_WORK TO COMPLETE:_ Please restate the data word for word.

_DATA SHOWN:_
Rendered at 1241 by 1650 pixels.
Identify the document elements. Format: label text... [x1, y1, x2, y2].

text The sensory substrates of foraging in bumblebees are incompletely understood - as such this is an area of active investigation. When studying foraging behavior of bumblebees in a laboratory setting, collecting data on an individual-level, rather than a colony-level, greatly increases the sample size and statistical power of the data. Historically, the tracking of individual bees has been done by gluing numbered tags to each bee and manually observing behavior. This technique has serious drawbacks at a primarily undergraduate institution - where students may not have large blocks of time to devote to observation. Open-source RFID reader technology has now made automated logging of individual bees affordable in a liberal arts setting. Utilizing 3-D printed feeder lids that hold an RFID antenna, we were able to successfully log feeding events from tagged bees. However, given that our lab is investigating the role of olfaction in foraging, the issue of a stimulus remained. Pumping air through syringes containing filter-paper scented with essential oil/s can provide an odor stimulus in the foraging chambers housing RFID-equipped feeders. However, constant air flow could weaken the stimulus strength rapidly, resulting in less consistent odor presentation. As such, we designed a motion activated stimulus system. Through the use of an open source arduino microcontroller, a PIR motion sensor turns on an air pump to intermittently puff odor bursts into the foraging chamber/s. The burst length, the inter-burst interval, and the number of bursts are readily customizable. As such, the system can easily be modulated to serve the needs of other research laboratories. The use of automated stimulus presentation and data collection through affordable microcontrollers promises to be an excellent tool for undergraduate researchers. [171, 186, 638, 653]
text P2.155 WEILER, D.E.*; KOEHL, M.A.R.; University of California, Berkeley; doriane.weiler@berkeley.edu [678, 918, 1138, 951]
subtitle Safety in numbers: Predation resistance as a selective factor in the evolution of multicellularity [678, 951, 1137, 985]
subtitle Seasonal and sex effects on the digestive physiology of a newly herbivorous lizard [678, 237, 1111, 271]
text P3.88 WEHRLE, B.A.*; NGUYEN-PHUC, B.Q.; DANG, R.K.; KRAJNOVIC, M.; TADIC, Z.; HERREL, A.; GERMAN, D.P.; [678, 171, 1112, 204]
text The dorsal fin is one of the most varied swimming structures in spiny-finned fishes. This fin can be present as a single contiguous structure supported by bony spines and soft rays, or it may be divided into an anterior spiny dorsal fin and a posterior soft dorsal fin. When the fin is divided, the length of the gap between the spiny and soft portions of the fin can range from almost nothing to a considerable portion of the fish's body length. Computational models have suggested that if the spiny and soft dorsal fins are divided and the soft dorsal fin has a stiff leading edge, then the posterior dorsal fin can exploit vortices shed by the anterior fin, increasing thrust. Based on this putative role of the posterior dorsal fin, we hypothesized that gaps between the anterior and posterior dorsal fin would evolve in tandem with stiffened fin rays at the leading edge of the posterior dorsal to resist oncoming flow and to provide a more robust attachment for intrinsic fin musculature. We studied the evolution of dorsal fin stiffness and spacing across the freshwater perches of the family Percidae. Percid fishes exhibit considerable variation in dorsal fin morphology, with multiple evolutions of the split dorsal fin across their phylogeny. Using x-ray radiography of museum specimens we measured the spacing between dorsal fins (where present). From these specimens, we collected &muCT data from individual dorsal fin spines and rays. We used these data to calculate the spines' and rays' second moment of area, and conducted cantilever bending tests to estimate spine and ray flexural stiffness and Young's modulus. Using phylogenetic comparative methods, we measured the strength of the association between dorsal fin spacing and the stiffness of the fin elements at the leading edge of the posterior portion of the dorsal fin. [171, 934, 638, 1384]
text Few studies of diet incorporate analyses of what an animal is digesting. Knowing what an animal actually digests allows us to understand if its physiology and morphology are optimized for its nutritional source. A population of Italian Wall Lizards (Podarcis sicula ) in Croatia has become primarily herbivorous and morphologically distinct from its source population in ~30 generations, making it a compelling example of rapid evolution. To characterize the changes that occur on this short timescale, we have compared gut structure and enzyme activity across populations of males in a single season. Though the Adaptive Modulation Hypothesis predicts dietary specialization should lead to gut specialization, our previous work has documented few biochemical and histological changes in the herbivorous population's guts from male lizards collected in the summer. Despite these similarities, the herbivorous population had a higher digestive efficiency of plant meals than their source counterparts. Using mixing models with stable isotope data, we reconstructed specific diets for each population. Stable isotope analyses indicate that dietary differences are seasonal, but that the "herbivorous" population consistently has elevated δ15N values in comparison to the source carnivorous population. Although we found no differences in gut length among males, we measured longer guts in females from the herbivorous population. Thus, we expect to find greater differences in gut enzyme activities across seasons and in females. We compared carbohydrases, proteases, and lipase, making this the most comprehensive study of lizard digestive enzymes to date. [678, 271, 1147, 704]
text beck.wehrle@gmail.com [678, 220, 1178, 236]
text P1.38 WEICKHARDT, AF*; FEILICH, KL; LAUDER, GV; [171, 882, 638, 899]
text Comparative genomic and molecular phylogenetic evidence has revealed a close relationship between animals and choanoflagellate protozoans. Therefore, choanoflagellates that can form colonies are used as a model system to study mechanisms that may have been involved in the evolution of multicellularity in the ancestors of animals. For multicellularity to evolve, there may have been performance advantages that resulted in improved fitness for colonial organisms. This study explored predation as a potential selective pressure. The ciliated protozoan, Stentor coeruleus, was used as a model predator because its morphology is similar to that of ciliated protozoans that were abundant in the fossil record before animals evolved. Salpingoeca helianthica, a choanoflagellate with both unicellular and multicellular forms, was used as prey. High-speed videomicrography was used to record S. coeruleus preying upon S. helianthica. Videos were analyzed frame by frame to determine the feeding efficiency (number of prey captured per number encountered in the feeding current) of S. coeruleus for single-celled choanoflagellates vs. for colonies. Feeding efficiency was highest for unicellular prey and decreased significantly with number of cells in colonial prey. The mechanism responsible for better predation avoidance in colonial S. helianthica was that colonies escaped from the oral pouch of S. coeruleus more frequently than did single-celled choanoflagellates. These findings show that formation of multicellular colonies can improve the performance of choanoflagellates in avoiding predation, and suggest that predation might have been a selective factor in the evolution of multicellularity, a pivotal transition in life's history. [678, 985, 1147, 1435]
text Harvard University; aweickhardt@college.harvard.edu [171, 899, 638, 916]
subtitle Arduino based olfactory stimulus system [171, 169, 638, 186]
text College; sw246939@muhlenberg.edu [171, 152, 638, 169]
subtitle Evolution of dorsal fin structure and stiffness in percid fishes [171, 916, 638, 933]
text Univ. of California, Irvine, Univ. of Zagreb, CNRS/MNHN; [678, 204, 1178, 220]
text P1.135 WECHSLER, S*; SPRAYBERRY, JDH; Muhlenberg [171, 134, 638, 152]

_SOLUTION:_
Rendered at 1241 by 1650 pixels.
Identify the document elements. Format: label text... [x1, y1, x2, y2].

text The sensory substrates of foraging in bumblebees are incompletely understood - as such this is an area of active investigation. When studying foraging behavior of bumblebees in a laboratory setting, collecting data on an individual-level, rather than a colony-level, greatly increases the sample size and statistical power of the data. Historically, the tracking of individual bees has been done by gluing numbered tags to each bee and manually observing behavior. This technique has serious drawbacks at a primarily undergraduate institution - where students may not have large blocks of time to devote to observation. Open-source RFID reader technology has now made automated logging of individual bees affordable in a liberal arts setting. Utilizing 3-D printed feeder lids that hold an RFID antenna, we were able to successfully log feeding events from tagged bees. However, given that our lab is investigating the role of olfaction in foraging, the issue of a stimulus remained. Pumping air through syringes containing filter-paper scented with essential oil/s can provide an odor stimulus in the foraging chambers housing RFID-equipped feeders. However, constant air flow could weaken the stimulus strength rapidly, resulting in less consistent odor presentation. As such, we designed a motion activated stimulus system. Through the use of an open source arduino microcontroller, a PIR motion sensor turns on an air pump to intermittently puff odor bursts into the foraging chamber/s. The burst length, the inter-burst interval, and the number of bursts are readily customizable. As such, the system can easily be modulated to serve the needs of other research laboratories. The use of automated stimulus presentation and data collection through affordable microcontrollers promises to be an excellent tool for undergraduate researchers. [171, 186, 638, 653]
text P2.155 WEILER, D.E.*; KOEHL, M.A.R.; University of California, Berkeley; doriane.weiler@berkeley.edu [678, 918, 1138, 951]
subtitle Safety in numbers: Predation resistance as a selective factor in the evolution of multicellularity [678, 951, 1137, 985]
subtitle Seasonal and sex effects on the digestive physiology of a newly herbivorous lizard [678, 237, 1111, 271]
text P3.88 WEHRLE, B.A.*; NGUYEN-PHUC, B.Q.; DANG, R.K.; KRAJNOVIC, M.; TADIC, Z.; HERREL, A.; GERMAN, D.P.; [678, 171, 1112, 204]
text The dorsal fin is one of the most varied swimming structures in spiny-finned fishes. This fin can be present as a single contiguous structure supported by bony spines and soft rays, or it may be divided into an anterior spiny dorsal fin and a posterior soft dorsal fin. When the fin is divided, the length of the gap between the spiny and soft portions of the fin can range from almost nothing to a considerable portion of the fish's body length. Computational models have suggested that if the spiny and soft dorsal fins are divided and the soft dorsal fin has a stiff leading edge, then the posterior dorsal fin can exploit vortices shed by the anterior fin, increasing thrust. Based on this putative role of the posterior dorsal fin, we hypothesized that gaps between the anterior and posterior dorsal fin would evolve in tandem with stiffened fin rays at the leading edge of the posterior dorsal to resist oncoming flow and to provide a more robust attachment for intrinsic fin musculature. We studied the evolution of dorsal fin stiffness and spacing across the freshwater perches of the family Percidae. Percid fishes exhibit considerable variation in dorsal fin morphology, with multiple evolutions of the split dorsal fin across their phylogeny. Using x-ray radiography of museum specimens we measured the spacing between dorsal fins (where present). From these specimens, we collected &muCT data from individual dorsal fin spines and rays. We used these data to calculate the spines' and rays' second moment of area, and conducted cantilever bending tests to estimate spine and ray flexural stiffness and Young's modulus. Using phylogenetic comparative methods, we measured the strength of the association between dorsal fin spacing and the stiffness of the fin elements at the leading edge of the posterior portion of the dorsal fin. [171, 934, 638, 1384]
text Few studies of diet incorporate analyses of what an animal is digesting. Knowing what an animal actually digests allows us to understand if its physiology and morphology are optimized for its nutritional source. A population of Italian Wall Lizards (Podarcis sicula ) in Croatia has become primarily herbivorous and morphologically distinct from its source population in ~30 generations, making it a compelling example of rapid evolution. To characterize the changes that occur on this short timescale, we have compared gut structure and enzyme activity across populations of males in a single season. Though the Adaptive Modulation Hypothesis predicts dietary specialization should lead to gut specialization, our previous work has documented few biochemical and histological changes in the herbivorous population's guts from male lizards collected in the summer. Despite these similarities, the herbivorous population had a higher digestive efficiency of plant meals than their source counterparts. Using mixing models with stable isotope data, we reconstructed specific diets for each population. Stable isotope analyses indicate that dietary differences are seasonal, but that the "herbivorous" population consistently has elevated δ15N values in comparison to the source carnivorous population. Although we found no differences in gut length among males, we measured longer guts in females from the herbivorous population. Thus, we expect to find greater differences in gut enzyme activities across seasons and in females. We compared carbohydrases, proteases, and lipase, making this the most comprehensive study of lizard digestive enzymes to date. [678, 271, 1147, 704]
text beck.wehrle@gmail.com [678, 220, 1178, 236]
text P1.38 WEICKHARDT, AF*; FEILICH, KL; LAUDER, GV; [171, 882, 638, 899]
text Comparative genomic and molecular phylogenetic evidence has revealed a close relationship between animals and choanoflagellate protozoans. Therefore, choanoflagellates that can form colonies are used as a model system to study mechanisms that may have been involved in the evolution of multicellularity in the ancestors of animals. For multicellularity to evolve, there may have been performance advantages that resulted in improved fitness for colonial organisms. This study explored predation as a potential selective pressure. The ciliated protozoan, Stentor coeruleus, was used as a model predator because its morphology is similar to that of ciliated protozoans that were abundant in the fossil record before animals evolved. Salpingoeca helianthica, a choanoflagellate with both unicellular and multicellular forms, was used as prey. High-speed videomicrography was used to record S. coeruleus preying upon S. helianthica. Videos were analyzed frame by frame to determine the feeding efficiency (number of prey captured per number encountered in the feeding current) of S. coeruleus for single-celled choanoflagellates vs. for colonies. Feeding efficiency was highest for unicellular prey and decreased significantly with number of cells in colonial prey. The mechanism responsible for better predation avoidance in colonial S. helianthica was that colonies escaped from the oral pouch of S. coeruleus more frequently than did single-celled choanoflagellates. These findings show that formation of multicellular colonies can improve the performance of choanoflagellates in avoiding predation, and suggest that predation might have been a selective factor in the evolution of multicellularity, a pivotal transition in life's history. [678, 985, 1147, 1435]
text Harvard University; aweickhardt@college.harvard.edu [171, 899, 638, 916]
subtitle Arduino based olfactory stimulus system [171, 169, 638, 186]
text College; sw246939@muhlenberg.edu [171, 152, 638, 169]
subtitle Evolution of dorsal fin structure and stiffness in percid fishes [171, 916, 638, 933]
text Univ. of California, Irvine, Univ. of Zagreb, CNRS/MNHN; [678, 204, 1178, 220]
text P1.135 WECHSLER, S*; SPRAYBERRY, JDH; Muhlenberg [171, 134, 638, 152]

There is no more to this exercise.